Edit: Found it in Friends -> some arrow button on the top-right -> Sync
contacts -> Enable. So you can go there if you want to enable/disable the
feature.

When I installed the app, Facebook didn't even ask me if I wanted to enable
it. I actually manually typed all of my contacts instead. I wish I knew about
it before :(

------
01Michael10
I don't have a mobile phone so it only shows my Facebook friends who publish
their numbers. Nothing to see here...

My phone number is the only public piece of information I have on Facebook.
That's only because it's a Google voice number which is the best thing since
sliced bread.

------
anonymoushn
When you delete your facebook, all you friends who were using this will no
longer know your phone number.

------
s1rech
For the iPhone, if you want to check if you are sharing your contacts, open
the Facebook app, go to Main Menu > Friends, click the icon on the upper right
and then Sync Contacts.

I believe the syncing option is off by default

------
altano
Facebook only has phone numbers posted by my friends themselves and my Windows
Phone syncs my Facebook contacts. Bi-directional sync of your phone's contacts
back to Facebook appears to be an iOS/Android only thing.

------
jeffreymcmanus
Every iPhone application can also access your entire phone book, too.

------
dmazin
You can see specifically who has been imported and delete them here:
<http://www.facebook.com/invite_history.php>

------
dendory
I have my number in Facebook, but my friends dont see it (I checked) so this
happens only for people who actively published their phone number, or a
'friend' did it for them.

------
nysv
Wrong. I have used the facebook app on Nokia symbian phone, but I only see a
short list of friends who have shared their number. Not even close to being a
full address book.

------
lukeschlather
That's rather helpful actually. I just wish it matched my Gmail contacts. (And
since I synced both to my Droid, you would think they would match.)

------
Navarr
Most annoying. It makes no attempts to delete multiple contact data.

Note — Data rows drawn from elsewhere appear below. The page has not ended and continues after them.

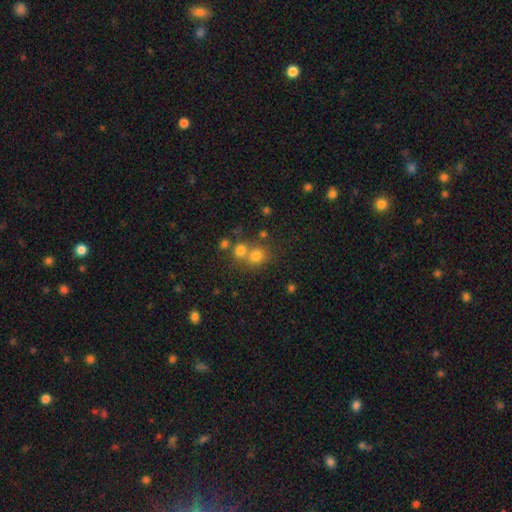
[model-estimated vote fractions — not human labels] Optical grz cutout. It shows a smooth galaxy with no disk features (73%) that is round (81%). Merging: none (48%).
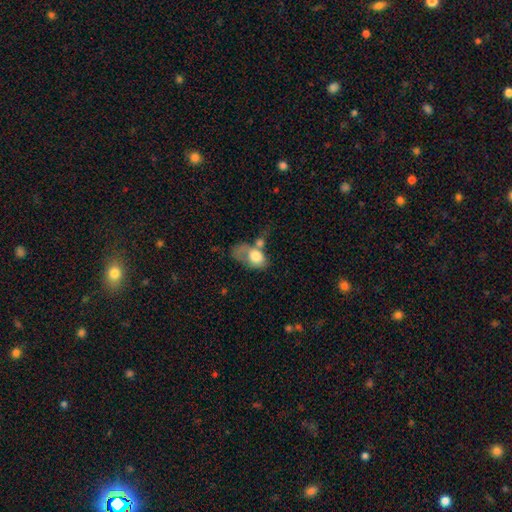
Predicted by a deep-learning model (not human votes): A smooth galaxy with no disk features (69%) that is in between round and cigar-shaped (75%). Merging: merger (42%).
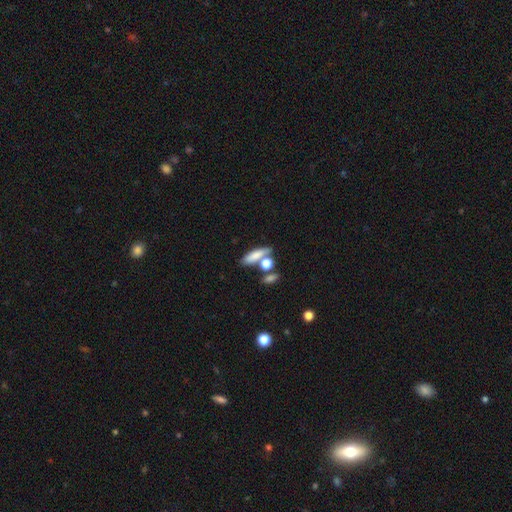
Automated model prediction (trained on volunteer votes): Q: Smooth or featured?
A: smooth (76%); runner-up: featured or disk (15%)
Q: How rounded?
A: in between (54%); runner-up: cigar-shaped (35%)
Q: Merging?
A: none (52%); runner-up: merger (29%)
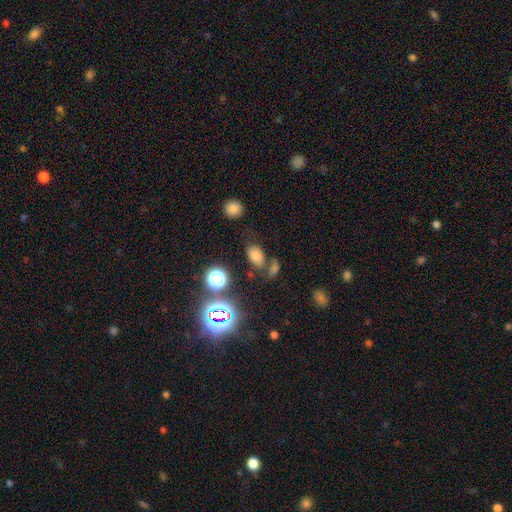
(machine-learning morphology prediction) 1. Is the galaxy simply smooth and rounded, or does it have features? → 73% smooth, 19% star or artifact, 8% featured or disk.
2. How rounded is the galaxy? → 85% in between, 13% round, 2% cigar-shaped.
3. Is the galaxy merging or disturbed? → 68% none, 14% minor disturbance, 12% merger, 6% major disturbance.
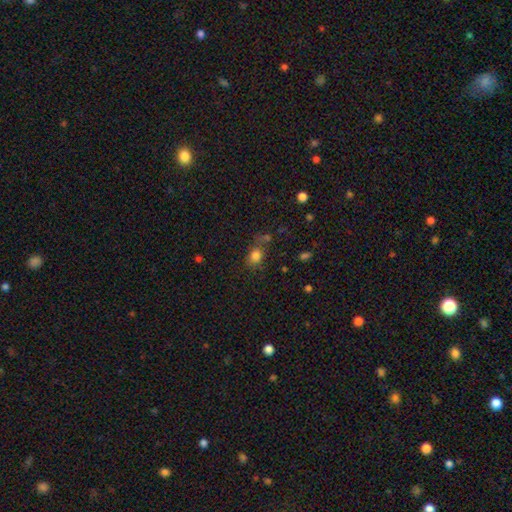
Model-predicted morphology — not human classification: A smooth galaxy with no disk features (80%) that is in between round and cigar-shaped (50%). Merging: none (56%).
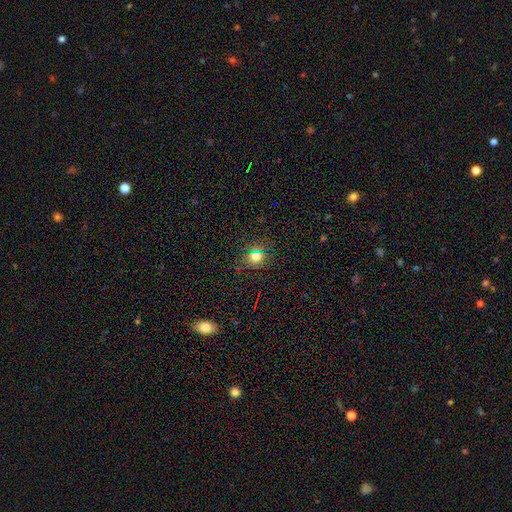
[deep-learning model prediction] Smooth or featured? Predicted: smooth (p=0.65). How rounded? Predicted: round (p=0.80). Merging? Predicted: none (p=0.86).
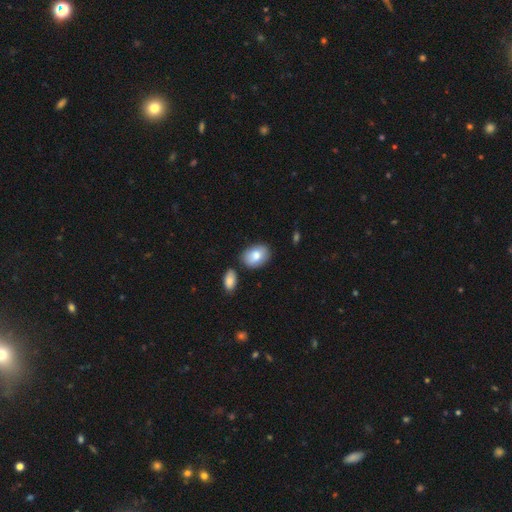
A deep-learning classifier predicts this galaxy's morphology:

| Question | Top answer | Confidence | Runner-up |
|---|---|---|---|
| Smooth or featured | smooth | 81% | featured or disk (13%) |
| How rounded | in between | 84% | round (15%) |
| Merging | none | 73% | minor disturbance (16%) |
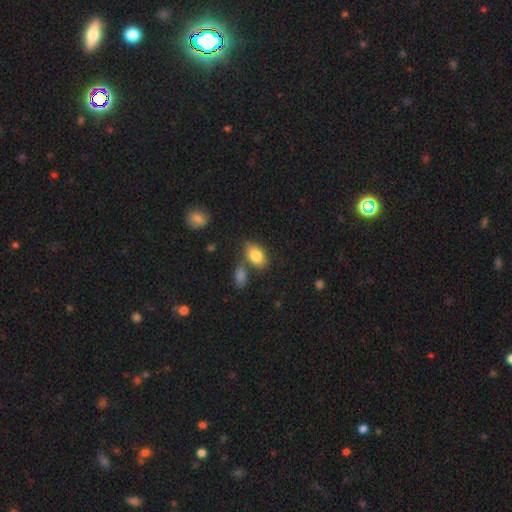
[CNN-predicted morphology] type=smooth (84%); roundness=in between (89%); merging=none (63%).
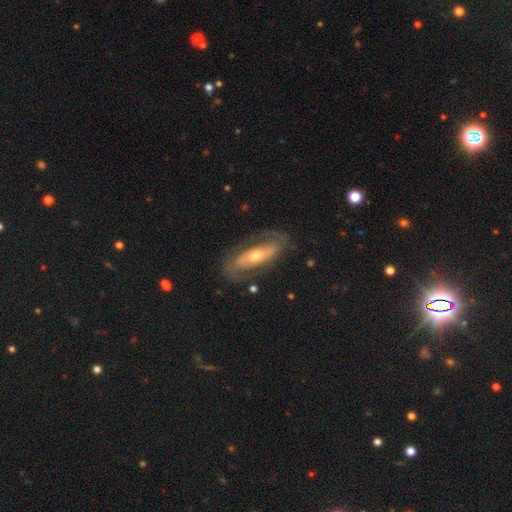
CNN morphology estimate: featured or disk 75%, smooth 19%, star or artifact 6%. Down the decision tree: edge-on disk — no (84%); bar — no (44%); spiral arms — yes (76%); bulge size — moderate (59%); merging — none (75%).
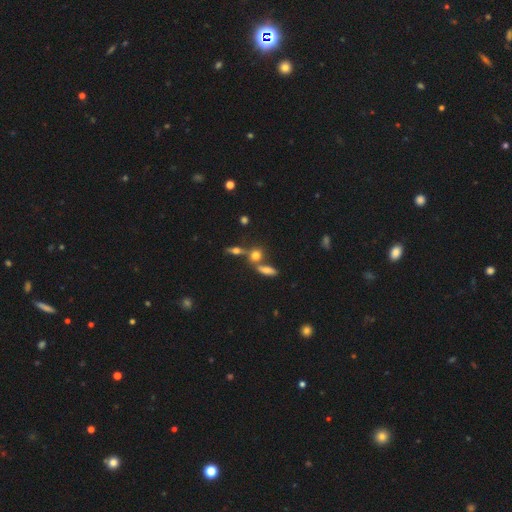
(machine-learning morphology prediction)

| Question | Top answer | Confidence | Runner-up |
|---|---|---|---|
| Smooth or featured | smooth | 59% | featured or disk (23%) |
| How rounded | round | 49% | in between (35%) |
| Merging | none | 54% | merger (31%) |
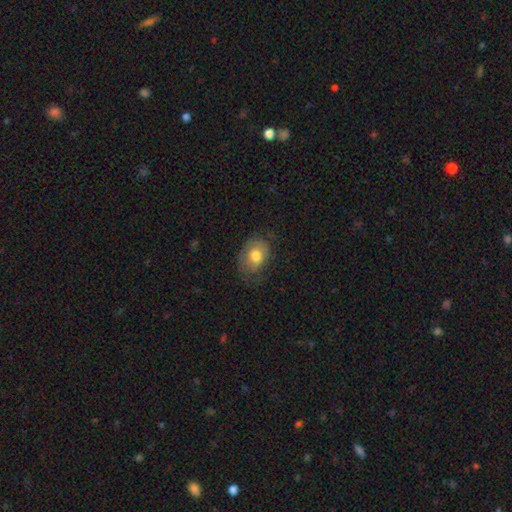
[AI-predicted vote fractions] smooth_or_featured: smooth (p=0.67) [alt: featured or disk p=0.25]
how_rounded: in between (p=0.65) [alt: round p=0.34]
merging: none (p=0.58) [alt: minor disturbance p=0.26]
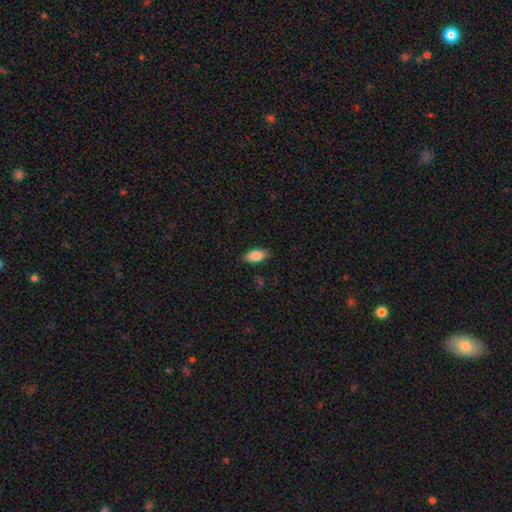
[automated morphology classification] A smooth galaxy with no disk features (85%) that is in between round and cigar-shaped (88%).

Vote fractions:
- Smooth or featured? smooth: 85% / featured or disk: 8% / star or artifact: 7%
- How rounded? in between: 88% / cigar-shaped: 10% / round: 3%
- Merging? none: 83% / minor disturbance: 13% / major disturbance: 3% / merger: 1%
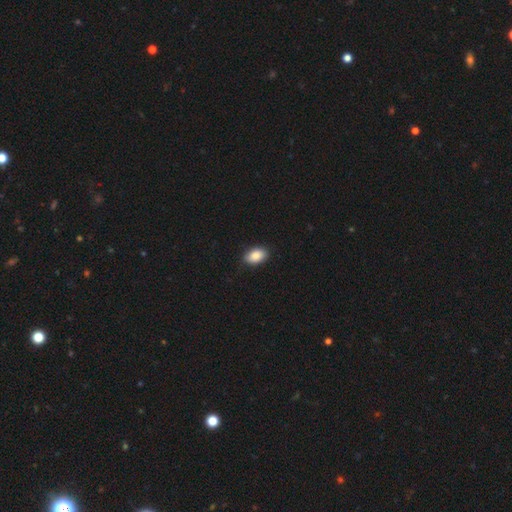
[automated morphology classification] smooth 88%, star or artifact 7%, featured or disk 5%. Down the decision tree: how rounded — in between (90%); merging — none (86%).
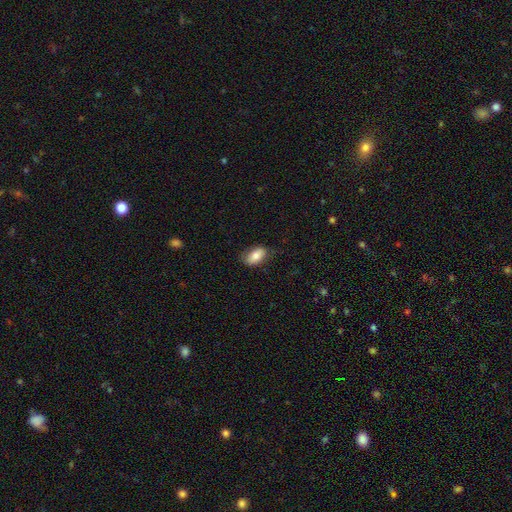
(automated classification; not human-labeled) smooth-or-featured: smooth: 78% | featured or disk: 15% | star or artifact: 7%
  how-rounded: in between: 91% | round: 5% | cigar-shaped: 4%
  merging: none: 73% | minor disturbance: 21% | major disturbance: 5% | merger: 1%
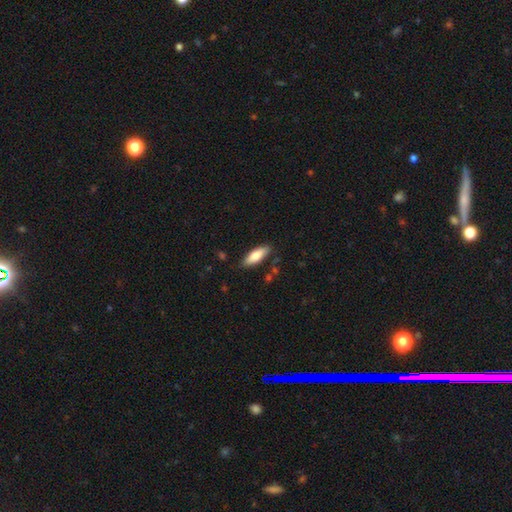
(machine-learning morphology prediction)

From all
the syncing each non-facebook contact has 13 listings!

------
alantrrs
I don't think that's my _complete_ phonebook

------
sek
9 of 170 friends, not very complete.

------
sjs
Since when are submissions requiring me to register or sign in ok on HN?
Flagged.

If you wanted to make some point by posting this link you should have written
your thoughts down somewhere and linked to that instead.

------
Luuucas
it's only available if you have an iphone and use the facebook app (not sure
about android)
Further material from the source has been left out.